Texto base: Mateus 6:10
Introdução: A palavra submissão costuma carregar um peso negativo no nosso vocabulário moderno, sugerindo fraqueza ou anulação. No entanto, no contexto bíblico e espiritual, ela é um conceito de alinhamento e confiança.
Em termos práticos, submeter-se à vontade de Deus significa três coisas principais:
1. Colocar-se “Sob a Missão”
A palavra vem do latim sub (sob) + missio (missão). Significa, literalmente, colocar a sua vida abaixo da missão de outra pessoa.
Significado: Você reconhece que Deus é o “Arquiteto” e você é o “Construtor”. Você não desiste de agir, mas decide que as suas ações servirão ao projeto d’Ele, e não apenas aos seus desejos pessoais.
2. A Troca do Controle pela Confiança
Submeter-se é admitir que a nossa visão é limitada. Enquanto nós olhamos para o agora, Deus olha para a eternidade.
O Princípio: É como estar em um navio durante uma tempestade. Submissão não é pular no mar, mas confiar que o Capitão conhece a rota melhor do que você, mesmo quando as ondas parecem altas demais.
3. Obediência Ativa, não Passiva
Muitas pessoas confundem submissão com “deixar a vida me levar” (fatalismo). Mas a submissão bíblica é uma escolha ativa:
Escolha: Você decide obedecer aos princípios de Deus (honestidade, amor, perdão) mesmo quando seria mais fácil ou vantajoso fazer o contrário.
Exemplo: Perdoar alguém que não merece não é um sentimento, é um ato de submissão à ordem de Deus de amar o próximo.
Na prática, como isso se manifesta?
Para saber se você está submetido à vontade de Deus, você pode observar como reage quando os seus planos dão errado:
| Atitude de Resistência | Atitude de Submissão |
| Ansiedade extrema por querer controlar o futuro. | Paz, sabendo que Deus está no controle. |
| Murmuração e reclamação contra as circunstâncias | Gratidão e busca por aprendizado na prova. |
| Forçar portas que estão claramente fechadas. | Espera paciente e busca por uma nova direção. |
“A submissão não é o fim da nossa vontade, mas a harmonização da nossa vontade com a vontade perfeita de Deus.”
Para entender a submissão na prática, nada melhor do que observar a trajetória de quem caminhou com Deus. A Bíblia nos mostra que submeter-se raramente é fácil, mas sempre gera frutos que permanecem.
Aqui estão três exemplos bíblicos fundamentais que ilustram diferentes facetas da submissão:
1. Maria: A Submissão como Disponibilidade
Quando o anjo Gabriel anunciou que Maria daria à luz ao Messias, ela tinha motivos para temer (pelo julgamento da sociedade, pelo risco de morte e pela mudança radical de vida). Sua resposta é o maior exemplo de entrega voluntária.
A Atitude: “Eis aqui a serva do Senhor; cumpra-se em mim segundo a tua palavra” (Lucas 1:38).
A Lição: Submissão é dizer “sim” para o plano de Deus, mesmo quando você não entende todos os detalhes do “como” isso vai acontecer.
2. José no Egito: A Submissão na Adversidade
A vida de José foi marcada por injustiças: vendido pelos irmãos, acusado falsamente e esquecido na prisão. No entanto, ele nunca se rebelou contra Deus. Ele se submeteu ao “processo” doloroso.
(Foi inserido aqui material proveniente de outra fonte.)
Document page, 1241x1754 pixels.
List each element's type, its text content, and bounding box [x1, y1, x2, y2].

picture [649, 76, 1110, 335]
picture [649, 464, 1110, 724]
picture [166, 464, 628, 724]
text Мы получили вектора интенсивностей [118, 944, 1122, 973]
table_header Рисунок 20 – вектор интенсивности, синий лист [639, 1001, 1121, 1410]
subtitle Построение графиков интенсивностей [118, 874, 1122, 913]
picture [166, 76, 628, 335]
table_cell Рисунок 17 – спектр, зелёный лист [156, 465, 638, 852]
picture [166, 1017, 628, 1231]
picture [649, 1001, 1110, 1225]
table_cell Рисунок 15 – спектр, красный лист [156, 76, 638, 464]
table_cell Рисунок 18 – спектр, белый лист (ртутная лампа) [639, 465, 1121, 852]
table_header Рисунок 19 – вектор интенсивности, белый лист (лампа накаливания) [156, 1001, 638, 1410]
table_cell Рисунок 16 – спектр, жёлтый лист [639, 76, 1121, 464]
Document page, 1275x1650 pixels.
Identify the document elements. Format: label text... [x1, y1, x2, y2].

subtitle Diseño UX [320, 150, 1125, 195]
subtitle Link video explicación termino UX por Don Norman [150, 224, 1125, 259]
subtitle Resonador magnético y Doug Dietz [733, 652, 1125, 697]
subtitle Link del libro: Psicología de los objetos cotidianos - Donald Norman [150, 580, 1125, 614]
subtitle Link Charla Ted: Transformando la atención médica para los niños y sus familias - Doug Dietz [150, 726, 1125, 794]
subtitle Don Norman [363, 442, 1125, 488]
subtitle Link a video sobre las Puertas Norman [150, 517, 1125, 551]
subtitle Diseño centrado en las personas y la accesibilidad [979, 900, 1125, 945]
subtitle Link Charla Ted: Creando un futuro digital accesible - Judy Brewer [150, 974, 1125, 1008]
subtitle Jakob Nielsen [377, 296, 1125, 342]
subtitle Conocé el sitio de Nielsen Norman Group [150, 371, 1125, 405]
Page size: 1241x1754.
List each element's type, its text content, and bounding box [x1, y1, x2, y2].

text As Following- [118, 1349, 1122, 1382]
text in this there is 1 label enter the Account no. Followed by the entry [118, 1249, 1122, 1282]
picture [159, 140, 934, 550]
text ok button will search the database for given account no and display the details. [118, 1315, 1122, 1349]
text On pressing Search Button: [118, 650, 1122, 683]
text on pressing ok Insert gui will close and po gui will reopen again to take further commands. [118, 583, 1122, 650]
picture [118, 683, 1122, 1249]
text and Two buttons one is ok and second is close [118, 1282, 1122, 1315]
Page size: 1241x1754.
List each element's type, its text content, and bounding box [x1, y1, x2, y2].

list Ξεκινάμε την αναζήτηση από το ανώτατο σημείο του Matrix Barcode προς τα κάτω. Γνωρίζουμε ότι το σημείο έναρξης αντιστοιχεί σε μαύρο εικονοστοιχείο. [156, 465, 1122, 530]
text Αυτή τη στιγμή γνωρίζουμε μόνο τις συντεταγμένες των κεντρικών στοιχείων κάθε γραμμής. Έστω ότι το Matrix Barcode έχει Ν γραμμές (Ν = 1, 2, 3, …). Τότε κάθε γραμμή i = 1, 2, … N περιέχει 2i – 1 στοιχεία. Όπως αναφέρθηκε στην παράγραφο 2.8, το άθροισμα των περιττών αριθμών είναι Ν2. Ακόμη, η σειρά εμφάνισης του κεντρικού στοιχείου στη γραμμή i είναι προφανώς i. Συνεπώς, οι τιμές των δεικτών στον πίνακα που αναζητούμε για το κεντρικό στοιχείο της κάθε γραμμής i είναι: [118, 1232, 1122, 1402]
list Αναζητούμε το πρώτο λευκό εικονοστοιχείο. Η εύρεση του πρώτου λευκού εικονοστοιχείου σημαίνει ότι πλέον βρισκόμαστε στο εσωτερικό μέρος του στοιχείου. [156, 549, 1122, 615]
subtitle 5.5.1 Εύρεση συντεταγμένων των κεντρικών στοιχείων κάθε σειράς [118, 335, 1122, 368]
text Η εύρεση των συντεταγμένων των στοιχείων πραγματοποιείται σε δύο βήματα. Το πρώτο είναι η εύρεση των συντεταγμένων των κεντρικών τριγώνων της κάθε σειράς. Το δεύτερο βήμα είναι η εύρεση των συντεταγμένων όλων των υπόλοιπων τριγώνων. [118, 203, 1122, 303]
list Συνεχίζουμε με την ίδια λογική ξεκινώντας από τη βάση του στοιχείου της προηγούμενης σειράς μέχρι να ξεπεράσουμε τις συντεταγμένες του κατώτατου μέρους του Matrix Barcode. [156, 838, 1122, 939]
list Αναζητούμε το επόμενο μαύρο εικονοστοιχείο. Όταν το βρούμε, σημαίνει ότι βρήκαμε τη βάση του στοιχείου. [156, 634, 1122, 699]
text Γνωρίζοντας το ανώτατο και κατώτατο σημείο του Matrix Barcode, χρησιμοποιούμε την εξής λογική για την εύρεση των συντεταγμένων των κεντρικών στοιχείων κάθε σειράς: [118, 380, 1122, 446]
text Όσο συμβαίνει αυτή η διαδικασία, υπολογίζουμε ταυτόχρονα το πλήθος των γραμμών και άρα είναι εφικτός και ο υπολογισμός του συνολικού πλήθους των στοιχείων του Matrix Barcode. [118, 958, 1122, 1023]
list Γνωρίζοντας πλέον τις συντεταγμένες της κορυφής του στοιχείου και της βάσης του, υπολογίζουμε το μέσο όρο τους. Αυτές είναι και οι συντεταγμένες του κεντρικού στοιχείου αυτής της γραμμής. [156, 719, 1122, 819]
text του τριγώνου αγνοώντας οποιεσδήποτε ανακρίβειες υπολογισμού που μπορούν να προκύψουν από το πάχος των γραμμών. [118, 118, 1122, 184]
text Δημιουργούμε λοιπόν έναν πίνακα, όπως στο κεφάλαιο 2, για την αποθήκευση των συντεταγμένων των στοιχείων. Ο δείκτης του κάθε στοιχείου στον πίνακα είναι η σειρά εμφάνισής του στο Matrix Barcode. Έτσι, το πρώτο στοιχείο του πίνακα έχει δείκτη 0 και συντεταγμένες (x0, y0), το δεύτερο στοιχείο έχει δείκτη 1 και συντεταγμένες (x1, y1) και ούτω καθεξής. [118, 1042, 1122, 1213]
A Atitude: Anos depois, ele declarou aos seus irmãos: “Vós bem intentastes mal contra mim; porém Deus o tornou em bem” (Gênesis 50:20).
A Lição: Submissão é confiar que Deus está escrevendo uma história maior, mesmo quando o capítulo atual parece um desastre. É manter a integridade onde quer que Deus te coloque.
3. Abraão: A Submissão como Renúncia
Deus pediu a Abraão que deixasse sua terra e parentela para ir a um lugar desconhecido e, mais tarde, pediu que entregasse seu filho Isaque.
A Atitude: Abraão não discutiu; ele “levantou-se de madrugada” para obedecer (Gênesis 22:3).
A Lição: Submissão é um teste de prioridade. Significa que nada — nem mesmo nossas maiores conquistas ou pessoas amadas — é mais importante do que a nossa lealdade a Deus.
O Ciclo da Submissão Bíblica
Para visualizar como a submissão funciona na vida do cristão, imagine este processo contínuo:
Revelação: Deus mostra o caminho (através da Bíblia ou circunstâncias).
Conflito: Nossa vontade entra em choque com a d’Ele.
Confiança: Escolhemos acreditar no caráter de Deus acima dos nossos sentimentos.
Ação: Obedecemos de forma prática.
Paz: O resultado é o descanso no propósito divino.